Discreet head does not recall royal beating THE DUKE OF YARD WAS SPANKED FLOGGING




An eight-year-old Prince Andrew is greeted by James Edwards at Heatherdown Preparatory School in 1968

THE headmaster who beat the Duke of York at his preparatory school said yesterday that he had no recollection of the event. James Edwards, 75, recalled that the standard form of punishment at Heatherdown, near Ascot, was a clothes brush administered to the backside.
Mr Edwards, who lives in retirement in the West Country, was head of the school seven miles from Windsor Castle that the young Prince Andrew attended between 1968 and 1973 before going to Gordonstoun.
Even if he could recall the incident he would not dream of breaking the confidentiality, he said.

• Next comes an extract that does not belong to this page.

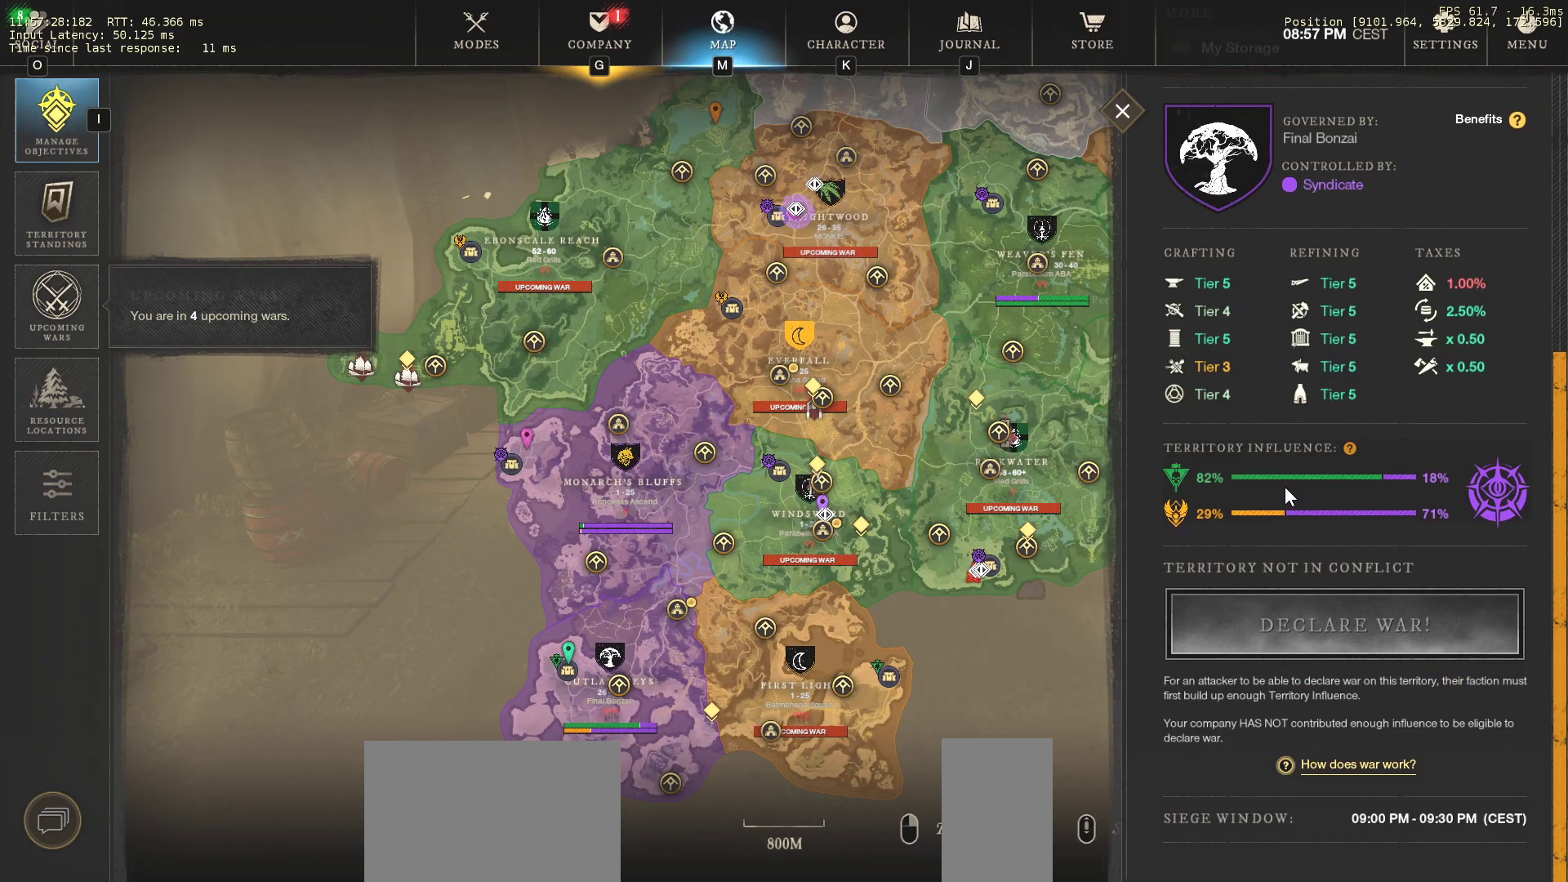
{"keys": [], "mouse": [], "events": []}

In an interview to launch the National Society for the Prevention of Cruelty to Children's Full Stop appeal against cruelty to children, the Duke said that he had once been beaten at his prep school, but would never beat his own children. His parents had never hit him, he added.

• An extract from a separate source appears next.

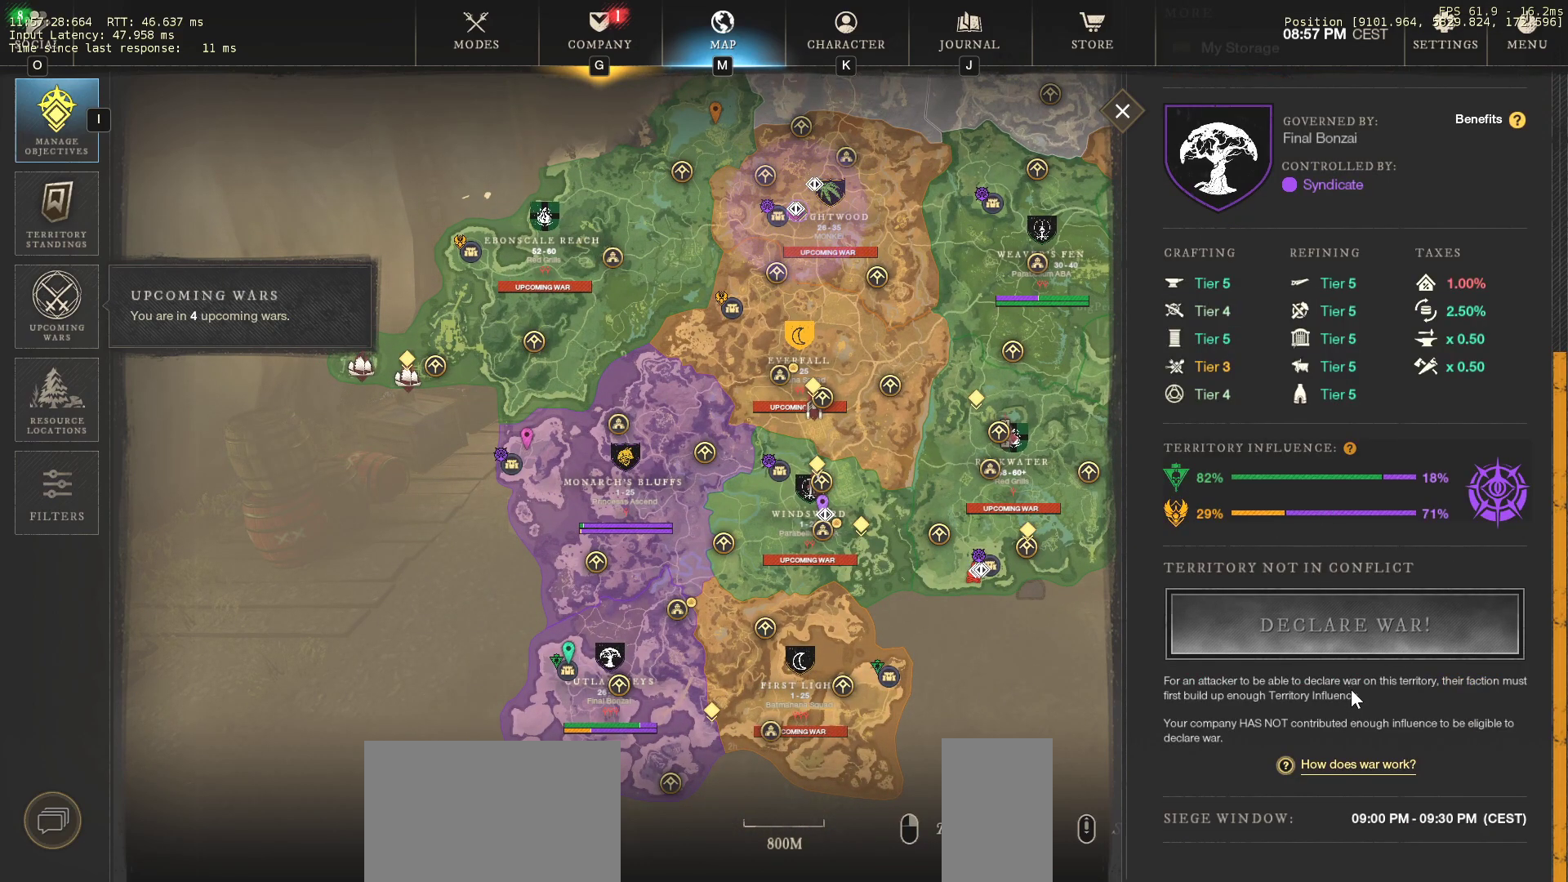
{"keys": [], "mouse": [], "events": [[33, "mouse_left", "down"], [267, "mouse_left", "up"]]}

Mr Edwards recalled yesterday that he had inherited the clothes brush, the school's only form of corporal punishment, from his predecessor as headmaster. "I disapproved of the cane, and I strongly disapproved of older boys administering punishment to younger ones, as happened in some schools," he said.
The clothes brush was used only rarely. "If you have to have corporal punishment, it has to be standardised, which is why I never entrusted it to anyone else," Mr Edwards said.
He has mixed feelings about corporal punishment being banned in schools. "Its danger was that it was always open to abuse," he said.
Before Heatherdown, set in its own 30 acres of grounds, closed in 1982, it also schooled to Prince Edward, James Ogilvy, the son of Princess Alexandra, and the Earl of St Andrews, the eldest son of the Duke and Duchess of Kent. There is no record of any of them having suffered the clothes brush, which was clearly an effective instrument: the Duke of York said that, when he moved on to Gordonstoun, he never suffered corporal punishment again.
Neither the Duke nor his headmaster was prepared to say what misdemeanour prompted the punishment. Suspicion remains that the clothes brush was administered following an incident during a school outing to the Natural History Museum in London, when Prince Andrew was 11. Some Heatherdown boys were involved in a scuffle with teenagers who were said to have approached them demanding money.
Buckingham Palace vehemently denied that the Prince had been involved. The discreet Mr Edwards may have known better.